Вернувшееся было самообладание резко рухнуло вниз, и от Инессы, конечно, не скрылось то, как Маша скривила губы. Она потёрла плечо, глядя мимо. Ногти царапнули по бледной коже. Никто из курсантов не загорал специально, но все почему-то становились коричневыми к концу июля. Инесса была бледной, как молоко.
— Пойдём, подумаем? У меня есть идея нарисовать кое-какие графики.
Они нашли себе свободную парту и разгребли её от чужих бумаг и карандашей. Сабрина, не оборачиваясь, продолжала работать над отчётом, когда в комнату опять впорхнула Эльза
— Ребята, там приехали рабочие, будут ставить новый столб, вы справитесь тут без меня?
По комнате пронёсся вздох облегчения — головы у всех гудели от духоты и Эльзиных нотаций. Но перед тем как выйти, она прошлась к выставке камней, многозначительно поводила в воздухе пальцем.
— Думаю, завтра мы ещё проведём голосование за лучший камень.
Маша схватилась за голову. Хотелось нервно расхохотаться и рассказать кому-нибудь, что на практике они делают выставку камней, а ещё ей не дают писать отчёт, но кому расскажешь? В лаборатории собрались только те, кто сам бродил по берегу, выискивая симпатичные голыши.
— Ерунда какая-то… — Больное горло не послушалось. Маша хотела приглушить голос, но он прозвучал в притихшей комнате, как гудок теплохода.
Эльза моментально вскинулась и обернулась. В прозрачных голубых глазах, на губах телесного цвета мелькнуло отчаяние. Она вся оказалась, как птица в полёте над бездонной пропастью, и зачем только глянула вниз…
— Вы назвали мою практику ерундой? Я не ослышалась, ерундой? О да, лучше бы вы спали дальше!

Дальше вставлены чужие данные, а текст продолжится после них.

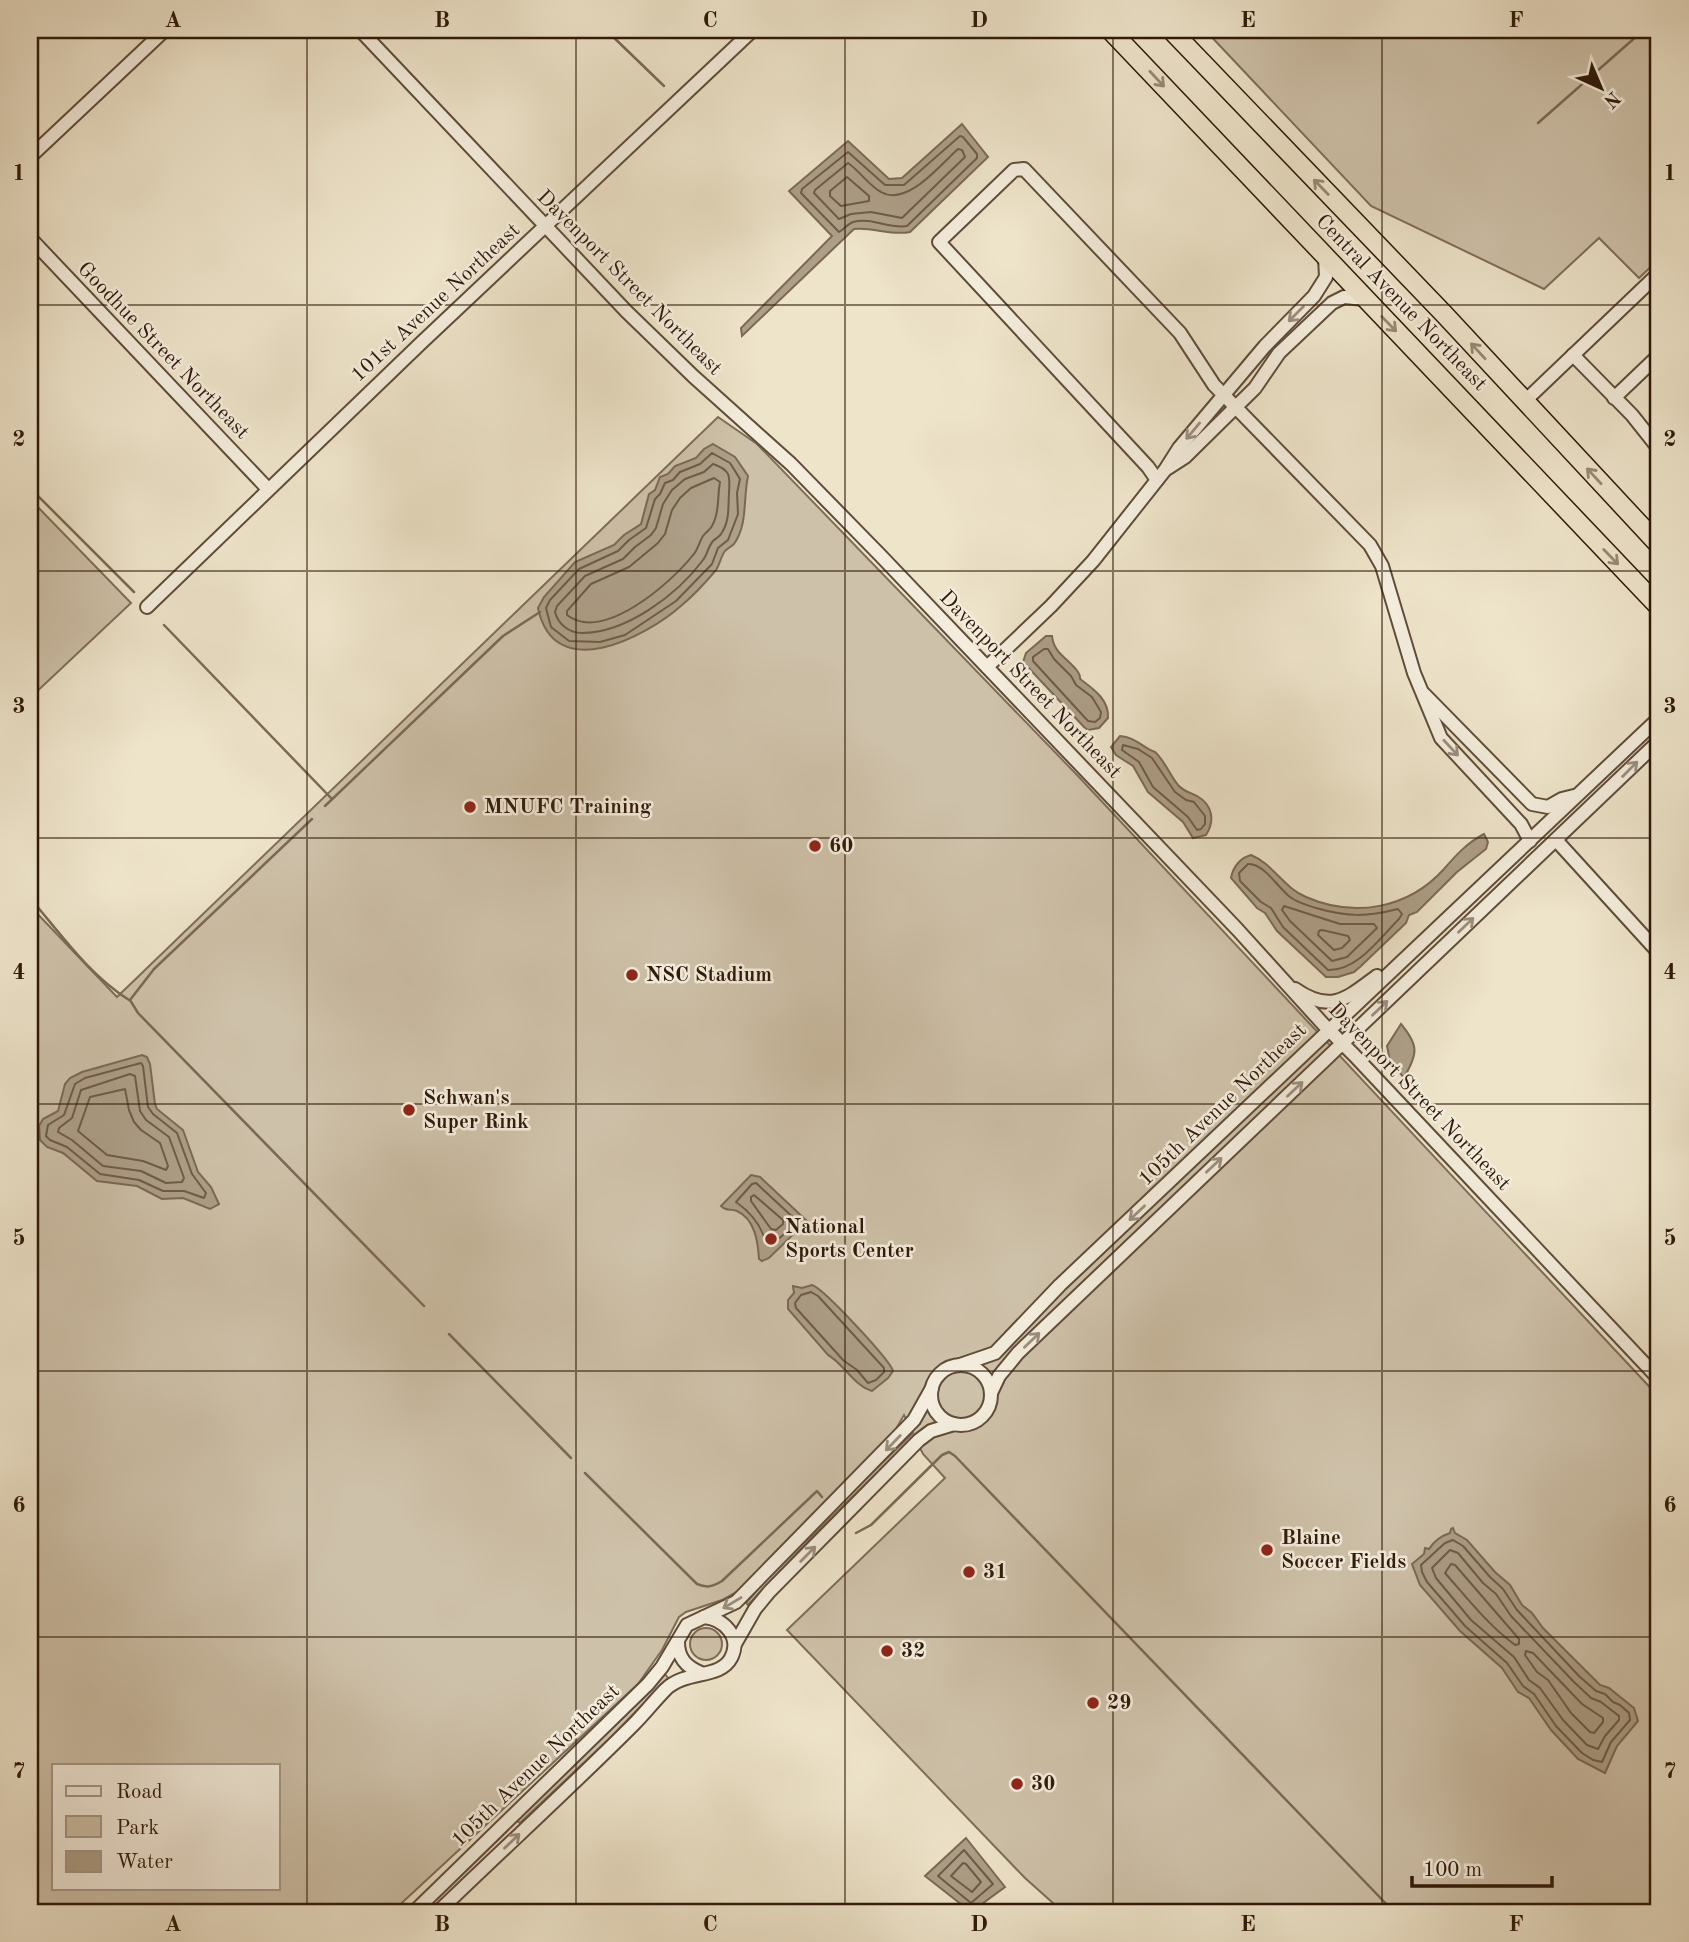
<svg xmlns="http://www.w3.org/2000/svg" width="1689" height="1942" font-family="'Old Standard TT',serif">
<rect width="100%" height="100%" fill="#eee4ca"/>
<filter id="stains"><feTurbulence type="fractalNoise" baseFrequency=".00286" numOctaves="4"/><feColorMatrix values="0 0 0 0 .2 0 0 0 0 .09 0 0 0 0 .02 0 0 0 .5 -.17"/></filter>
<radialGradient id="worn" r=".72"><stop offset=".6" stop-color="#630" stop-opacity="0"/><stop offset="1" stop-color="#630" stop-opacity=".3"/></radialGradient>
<g fill="#cec1a9" stroke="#7e6d59" stroke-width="2" fill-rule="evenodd">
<polygon points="1205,30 1659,30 1659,259 1639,278 1599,238 1544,289 1371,206"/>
<path d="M 718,417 L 757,444 L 1078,776 L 1659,1397 L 1659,1912 L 1063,1912 L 1025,1878 L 787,1630 L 945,1478 L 923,1454 L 914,1436 L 813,1536 L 748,1605 L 746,1603 L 790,1552 L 913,1433 L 904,1415 L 881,1455 L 771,1564 L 738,1591 L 722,1600 L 686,1612 L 679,1617 L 662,1650 L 638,1684 L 392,1912 L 30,1912 L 30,906 L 117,997 ZM 54,1765 L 278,1765 L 278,1888 L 54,1888 Z"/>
<polygon points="30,499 131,603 30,698"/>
<circle cx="706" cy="1644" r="16"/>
<polygon points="665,1674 668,1678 612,1736 520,1823 517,1821"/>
</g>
<g fill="#ad9f88" stroke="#7b6955" stroke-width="2">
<path d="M 962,124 L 988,157 L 910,232 C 891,236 874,227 854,229 L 742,336 L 741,328 L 832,236 L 789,191 L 848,141 L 889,179 L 902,178 Z"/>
<path d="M 713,444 L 735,457 L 748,476 C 743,499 748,524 734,544 C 732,546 727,549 725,551 C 721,556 720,564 716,570 C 706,582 694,595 682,605 C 645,638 554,685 538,608 L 544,597 L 575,562 L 614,545 L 624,535 L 641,524 L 649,494 L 655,490 L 660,477 L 668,474 L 675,466 L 696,458 L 704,449 Z"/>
<path d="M 1046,636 L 1052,636 C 1054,654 1068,658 1078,672 C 1083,680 1076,676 1084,682 C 1096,691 1109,701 1108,718 L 1099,728 L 1088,730 L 1084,727 L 1023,662 L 1026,653 Z"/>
<path d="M 1120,736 C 1135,737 1142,747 1155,752 C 1165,761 1169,774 1178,785 C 1184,792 1190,792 1197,796 C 1213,805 1215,821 1206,835 L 1193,838 L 1183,822 L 1148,792 L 1133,766 L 1116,755 L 1111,747 Z"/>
<path d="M 1484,834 L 1488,842 L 1486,849 L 1457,872 L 1417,912 L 1409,915 L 1406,923 L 1361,966 L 1354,972 L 1338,977 L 1326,977 L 1277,931 L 1265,913 L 1257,908 L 1231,878 C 1233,867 1240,858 1251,855 C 1273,864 1284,888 1306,897 C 1354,918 1408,909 1444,869 C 1456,855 1467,843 1484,834 Z"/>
<path d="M 1401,1024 C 1420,1047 1417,1053 1404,1078 L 1390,1061 L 1387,1046 Z"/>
<polygon points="142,1055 147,1057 150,1064 155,1104 157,1109 183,1130 198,1172 211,1187 219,1204 210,1209 183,1198 162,1199 137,1186 97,1181 63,1153 47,1147 40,1140 39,1126 43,1119 58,1111 65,1084 70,1078 82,1072"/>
<path d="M 751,1175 L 760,1177 L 807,1221 L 769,1258 L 762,1261 L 759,1259 C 758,1242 755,1219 737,1211 C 730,1208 727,1212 721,1206 Z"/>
<path d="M 812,1285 C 823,1288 890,1360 893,1371 L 888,1378 L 872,1391 C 854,1386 843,1363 828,1355 L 788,1309 L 788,1300 L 794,1293 L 793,1286 L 802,1288 Z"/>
<path d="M 1453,1528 L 1455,1533 L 1467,1540 L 1495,1572 L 1510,1585 L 1522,1605 L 1532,1613 L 1543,1628 L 1600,1685 L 1609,1688 L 1634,1708 L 1638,1721 L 1617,1746 L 1605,1773 L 1578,1759 L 1551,1730 L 1529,1698 L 1518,1692 L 1502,1668 L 1460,1631 L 1420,1585 L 1412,1564 L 1424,1554 L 1425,1548 L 1429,1549 C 1434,1541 1441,1536 1450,1533 L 1451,1529 Z"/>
<polygon points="966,1838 1005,1887 971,1912 925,1876"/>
</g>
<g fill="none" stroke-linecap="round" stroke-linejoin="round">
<g stroke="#6e5c48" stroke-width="2">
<path d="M 960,136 L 963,137 L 977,154 L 977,158 L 907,226 C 889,229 872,217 853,222 C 848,224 844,229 839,232 L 801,193 L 802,189 L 848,152 L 885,185 L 904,185 Z"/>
<path d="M 958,149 L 962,150 L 965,157 L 902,218 L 871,212 L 851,214 L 839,219 L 814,193 L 815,190 L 848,163 C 860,171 868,185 881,192 C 907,207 940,165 958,149 Z"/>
<polygon points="847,177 869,196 869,201 841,206 830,196 830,191"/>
<polygon points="712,453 730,463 740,479 737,493 738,514 728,540 718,548 712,564 676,601 625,635 600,642 569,641 551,627 546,608 550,600 579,569 618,551 629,540 646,528 655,499 660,494 665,483 673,480 680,472 700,464"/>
<path d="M 713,464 C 731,470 730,476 729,493 C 728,507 730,521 721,534 C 720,536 714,540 713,541 C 708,547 707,555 703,560 C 677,595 626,633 582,633 C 569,633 558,624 555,612 L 557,606 L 585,576 L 623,559 L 635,547 L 651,535 L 656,528 L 663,504 L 672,490 L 685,479 L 704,472 Z"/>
<path d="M 714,478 L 720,482 C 717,497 720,510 713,524 C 711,530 707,531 703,536 C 699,542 698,550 693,555 C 671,583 603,643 567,615 L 567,611 L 591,584 L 629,567 L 658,543 L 665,534 L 672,510 L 680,498 L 691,488 Z"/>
<polygon points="1044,649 1048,649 1054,659 1071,676 1076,685 1092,697 1101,712 1100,718 1095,722 1088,721 1033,661 1033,657"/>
<polygon points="1123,745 1138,749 1152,758 1175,792 1186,800 1194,802 1205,816 1205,824 1201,829 1197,830 1188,817 1153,787 1139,762 1122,750"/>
<path d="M 1248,864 C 1264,863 1278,888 1290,897 C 1298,903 1307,905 1316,908 C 1348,917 1366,917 1398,909 L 1402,914 L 1399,919 C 1380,938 1357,971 1328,970 L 1283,927 L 1271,908 L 1261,902 L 1240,881 L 1239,873 Z"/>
<polygon points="1284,906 1340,924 1374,924 1377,928 1347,957 1332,961 1290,921 1282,910"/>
<polygon points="1322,930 1348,936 1350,940 1342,948 1334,950 1318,935 1319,931"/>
<polygon points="141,1063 143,1066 148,1107 153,1114 177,1133 192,1174 206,1193 204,1198 184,1191 163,1191 139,1180 100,1174 67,1147 50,1140 46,1136 48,1125 64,1115 75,1084 85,1078"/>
<polygon points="130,1074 135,1076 140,1111 146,1120 169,1137 184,1178 182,1182 166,1183 141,1171 103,1166 72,1140 58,1132 59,1128 72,1118 81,1090"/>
<polygon points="125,1089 129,1110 134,1122 141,1130 160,1143 168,1166 166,1170 143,1161 107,1155 78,1131 90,1097"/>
<path d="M 756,1183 L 797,1221 L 796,1224 L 770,1246 L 766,1244 C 762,1225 750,1212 736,1202 L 752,1184 Z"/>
<polygon points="754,1195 783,1220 783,1224 776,1230 771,1229 751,1201 751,1197"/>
<polygon points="811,1292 818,1296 884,1368 884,1372 876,1380 868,1383 857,1370 843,1360 796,1308 795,1303 801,1295"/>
<polygon points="1453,1540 1463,1546 1490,1577 1503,1589 1517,1610 1579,1676 1596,1691 1605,1694 1613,1702 1620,1705 1629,1713 1630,1720 1611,1742 1602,1762 1593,1760 1582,1753 1556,1726 1534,1694 1523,1686 1507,1663 1465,1626 1447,1605 1427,1582 1422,1572 1421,1565 1445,1543"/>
<polygon points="1450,1550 1458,1553 1483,1583 1496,1594 1511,1616 1574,1682 1591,1698 1601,1702 1619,1716 1619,1720 1605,1736 1598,1749 1587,1745 1563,1720 1540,1688 1529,1680 1514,1657 1471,1620 1436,1578 1432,1568"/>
<path d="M 1451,1564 L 1455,1565 L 1519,1639 L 1519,1644 L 1515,1645 C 1487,1624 1467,1598 1445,1573 Z"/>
<polygon points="1526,1651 1533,1653 1582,1704 1603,1718 1603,1722 1594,1733 1590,1732 1571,1713 1548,1680 1537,1672 1525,1655"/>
<polygon points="964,1850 993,1884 971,1903 938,1876"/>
<polygon points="963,1863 966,1864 981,1882 972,1892 951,1876"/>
</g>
<g stroke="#7b6955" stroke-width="2.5">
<polyline points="606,30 664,86"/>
<polyline points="1538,123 1638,35 1659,30"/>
<polyline points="30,488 134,592"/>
<polyline points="164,625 331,798"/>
<polyline points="325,806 503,636 540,612"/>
<polyline points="312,819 154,969 130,1000 138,1013 424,1306"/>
<path d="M 30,898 C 61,934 88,974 129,1000"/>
<polyline points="449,1334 571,1458"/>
<path d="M 585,1473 L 697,1584 C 707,1588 712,1587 722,1581 L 817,1491 L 822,1497"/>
<polyline points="856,1533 871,1525 942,1455 949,1452 955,1456 1394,1912"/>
</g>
<g stroke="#5f4c39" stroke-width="16">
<g id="minor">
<polyline points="360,30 626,311 693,376 791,464 880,555 1237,929 1323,1024 1354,1055 1659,1379"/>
<polyline points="30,157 165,30"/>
<polyline points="30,238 268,489"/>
<polyline points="1573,355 1632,415 1659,449"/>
<polyline points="1614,398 1659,355"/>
<polyline points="1525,401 1659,273"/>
<polyline points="1168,468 1185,457 1255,388 1279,353 1332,303 1344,297 1365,299"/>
<polyline points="1157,480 1148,467 939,242 1014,170 1024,169 1180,333 1214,385 1370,545 1382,566 1414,673 1441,738 1521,824 1530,841"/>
<polyline points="147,607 420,344 753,30"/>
<polyline points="987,667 1051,606 1093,561 1165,470 1179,448 1265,346 1314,296 1326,277 1325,257"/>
<polyline points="1424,694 1532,804 1548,807 1562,799 1574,796"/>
<polyline points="1556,840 1659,953"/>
<path d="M 1295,989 C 1331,1014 1346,999 1377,976"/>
<polyline points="960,1365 995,1353 1060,1285 1659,718"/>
<circle cx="961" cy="1395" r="30"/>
<polyline points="991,1393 999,1376 1018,1353 1659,741"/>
<path d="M 678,1642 C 678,1658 686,1667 701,1673"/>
<polyline points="735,1644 755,1609 769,1592 919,1440 931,1431 954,1424"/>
<polyline points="414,1912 648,1684 662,1667 687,1625 736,1602 914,1420 932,1388"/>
<path d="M 438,1912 C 503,1849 570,1788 634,1724 C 645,1713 655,1700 666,1689 C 686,1670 720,1679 731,1658 C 742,1637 724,1619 704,1617"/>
</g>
</g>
<g stroke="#2f1909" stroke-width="21">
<g id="highway">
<polyline points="1110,30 1659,607"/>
<polyline points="1171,30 1444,314 1659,545"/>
</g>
</g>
<use href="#minor" stroke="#f4eddd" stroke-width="12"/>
<use href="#highway" stroke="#eee4ca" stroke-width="18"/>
</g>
<defs><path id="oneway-shaft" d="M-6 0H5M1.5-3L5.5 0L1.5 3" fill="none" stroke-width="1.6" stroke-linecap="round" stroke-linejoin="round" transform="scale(1.75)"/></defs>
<g stroke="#988973">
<use href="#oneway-shaft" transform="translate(1157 79) rotate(47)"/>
<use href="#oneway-shaft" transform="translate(1321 187) rotate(-134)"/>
<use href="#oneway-shaft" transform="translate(1389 324) rotate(46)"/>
<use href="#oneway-shaft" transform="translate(1478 351) rotate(-133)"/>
<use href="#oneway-shaft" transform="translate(1594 476) rotate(-133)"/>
<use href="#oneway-shaft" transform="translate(1611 557) rotate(46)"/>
</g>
<g stroke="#9b8e7e">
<use href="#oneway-shaft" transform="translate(1296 314) rotate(135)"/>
<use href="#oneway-shaft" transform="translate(1193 431) rotate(130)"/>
<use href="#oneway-shaft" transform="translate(1451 748) rotate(47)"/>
<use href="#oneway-shaft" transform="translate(1630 769) rotate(-45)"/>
<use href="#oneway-shaft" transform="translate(1466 925) rotate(-44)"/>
<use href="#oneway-shaft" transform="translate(1380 1008) rotate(-44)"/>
<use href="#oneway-shaft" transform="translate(1295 1089) rotate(-43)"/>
<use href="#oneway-shaft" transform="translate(1214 1165) rotate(-43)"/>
<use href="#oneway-shaft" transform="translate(1137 1213) rotate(137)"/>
<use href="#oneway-shaft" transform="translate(1032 1340) rotate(-44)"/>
<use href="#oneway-shaft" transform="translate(893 1443) rotate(134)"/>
<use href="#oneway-shaft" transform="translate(808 1554) rotate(-45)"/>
<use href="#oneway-shaft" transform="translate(732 1603) rotate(149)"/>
<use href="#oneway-shaft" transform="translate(512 1841) rotate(-44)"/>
</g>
<path fill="none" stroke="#2f1909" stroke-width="2" stroke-opacity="0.55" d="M 307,30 L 307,1912M 576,30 L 576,1912M 845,30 L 845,1912M 1113,30 L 1113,1912M 1382,30 L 1382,1912M 30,305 L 1659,305M 30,571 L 1659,571M 30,838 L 1659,838M 30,1104 L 1659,1104M 30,1371 L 1659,1371M 30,1637 L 1659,1637"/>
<g fill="#8f2418" stroke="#f4eddd" stroke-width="2.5">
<circle cx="470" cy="807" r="7"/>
<circle cx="815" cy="846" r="7"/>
<circle cx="632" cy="975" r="7"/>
<circle cx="409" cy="1110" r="7"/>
<circle cx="771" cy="1239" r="7"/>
<circle cx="1267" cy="1550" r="7"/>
<circle cx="969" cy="1572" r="7"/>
<circle cx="887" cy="1651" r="7"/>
<circle cx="1093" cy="1703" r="7"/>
<circle cx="1017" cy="1784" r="7"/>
</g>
<g text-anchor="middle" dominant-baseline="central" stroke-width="5" stroke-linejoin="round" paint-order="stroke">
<g font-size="21" fill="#2f1909" stroke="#f4eddd">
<text transform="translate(629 283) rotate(45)">Davenport Street Northeast</text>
<text transform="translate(436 303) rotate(-43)">101st Avenue Northeast</text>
<text transform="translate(1401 303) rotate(46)">Central Avenue Northeast</text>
<text transform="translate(163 351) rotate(46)">Goodhue Street Northeast</text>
<text transform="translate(1030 685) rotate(46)">Davenport Street Northeast</text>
<text transform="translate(1419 1097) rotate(46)">Davenport Street Northeast</text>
<text transform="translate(1223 1105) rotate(-44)">105th Avenue Northeast</text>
<text transform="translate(536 1766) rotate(-44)">105th Avenue Northeast</text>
</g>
<g font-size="21" font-weight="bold" fill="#2f1909" stroke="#f4eddd" text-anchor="start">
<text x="484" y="807">MNUFC Training</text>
<text x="829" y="846">60</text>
<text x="646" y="975">NSC Stadium</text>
<text x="423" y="1098">Schwan's<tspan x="423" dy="24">Super Rink</tspan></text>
<text x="785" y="1227">National<tspan x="785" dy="24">Sports Center</tspan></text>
<text x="1281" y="1538">Blaine<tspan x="1281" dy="24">Soccer Fields</tspan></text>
<text x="983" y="1572">31</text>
<text x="901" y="1651">32</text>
<text x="1107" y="1703">29</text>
<text x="1031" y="1784">30</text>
</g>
</g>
<rect width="1689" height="1942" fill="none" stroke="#eee4ca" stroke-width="77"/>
<rect x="52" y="1764" width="228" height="126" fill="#f4eddd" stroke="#a59888" stroke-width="2"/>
<rect x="66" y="1786" width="35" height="10" fill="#f4eddd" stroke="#a59888" stroke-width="2"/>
<text x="116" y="1798" font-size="21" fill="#2f1909">Road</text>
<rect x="66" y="1816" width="35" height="21" fill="#cec1a9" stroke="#a59888" stroke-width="2"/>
<text x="116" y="1834" font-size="21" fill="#2f1909">Park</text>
<rect x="66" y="1851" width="35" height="21" fill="#ad9f88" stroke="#a59888" stroke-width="2"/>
<text x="116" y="1868" font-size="21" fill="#2f1909">Water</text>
<g transform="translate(1601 88) rotate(136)" stroke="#f4eddd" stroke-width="5" paint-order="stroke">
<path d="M0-5L12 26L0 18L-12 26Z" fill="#2f1909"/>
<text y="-10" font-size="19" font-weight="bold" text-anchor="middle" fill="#2f1909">N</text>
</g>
<path d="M1412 1876v10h140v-10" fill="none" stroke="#2f1909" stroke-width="3.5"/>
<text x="1423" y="1876" font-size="21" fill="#2f1909" stroke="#f4eddd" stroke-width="5" paint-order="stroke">100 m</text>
<rect x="38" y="38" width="1612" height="1866" fill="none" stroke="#2f1909" stroke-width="2.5"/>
<g font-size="23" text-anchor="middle" font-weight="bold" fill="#2f1909">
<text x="173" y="27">A</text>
<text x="442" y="27">B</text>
<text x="710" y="27">C</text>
<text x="979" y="27">D</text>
<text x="1248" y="27">E</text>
<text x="1516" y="27">F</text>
<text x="19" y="180">1</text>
<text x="1670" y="180">1</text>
<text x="19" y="446">2</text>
<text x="1670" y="446">2</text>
<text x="19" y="713">3</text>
<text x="1670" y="713">3</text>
<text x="19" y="979">4</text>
<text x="1670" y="979">4</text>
<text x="19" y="1245">5</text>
<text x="1670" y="1245">5</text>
<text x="19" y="1512">6</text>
<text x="1670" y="1512">6</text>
<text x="19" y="1778">7</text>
<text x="1670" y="1778">7</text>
<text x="173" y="1931">A</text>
<text x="442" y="1931">B</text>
<text x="710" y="1931">C</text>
<text x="979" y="1931">D</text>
<text x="1248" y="1931">E</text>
<text x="1516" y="1931">F</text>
</g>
<rect width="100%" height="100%" filter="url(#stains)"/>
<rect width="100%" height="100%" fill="url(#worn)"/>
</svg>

Взметнулись кудряшки. Звук её шагов удалился по коридору к выходу, а Маша закашлялась, упав лбом в парту. Со всех сторон её участливо пожурили:
— Ну чего ты так громко?
— Она же нервная, не знаешь как будто.
— Через пять минут забудет, — саму себя успокоила Маша, хотя воображение уже рисовало красочные картины отчисления из института. Причина — неуспеваемость по практике была куда значительнее, чем какие-нибудь там несданные экзамены. Пойди потом доказывай, что всего лишь не успела придумать красивое название камушку.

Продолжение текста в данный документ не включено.